**REQUIRED ACTION:**
Among the entries below, please show each line that carries the word "драма".

====== DATA UNDER STUDY

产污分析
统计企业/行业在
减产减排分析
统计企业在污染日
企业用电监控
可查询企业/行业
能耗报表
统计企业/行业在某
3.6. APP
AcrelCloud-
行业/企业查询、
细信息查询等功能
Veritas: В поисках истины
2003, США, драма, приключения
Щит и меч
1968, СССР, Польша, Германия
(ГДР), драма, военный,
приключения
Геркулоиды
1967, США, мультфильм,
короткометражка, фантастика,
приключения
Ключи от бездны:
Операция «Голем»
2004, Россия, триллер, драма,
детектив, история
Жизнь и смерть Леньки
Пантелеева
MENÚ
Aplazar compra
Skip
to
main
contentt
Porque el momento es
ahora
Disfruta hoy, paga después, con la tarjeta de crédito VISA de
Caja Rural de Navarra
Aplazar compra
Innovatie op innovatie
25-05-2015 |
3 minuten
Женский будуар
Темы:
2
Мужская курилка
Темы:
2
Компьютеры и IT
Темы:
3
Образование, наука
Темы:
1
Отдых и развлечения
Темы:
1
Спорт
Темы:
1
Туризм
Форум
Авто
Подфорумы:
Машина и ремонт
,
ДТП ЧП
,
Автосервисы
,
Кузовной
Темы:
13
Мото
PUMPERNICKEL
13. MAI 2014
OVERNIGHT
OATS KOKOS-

============

**TASK RESPONSE:**
2003, США, драма, приключения
(ГДР), драма, военный,
2004, Россия, триллер, драма,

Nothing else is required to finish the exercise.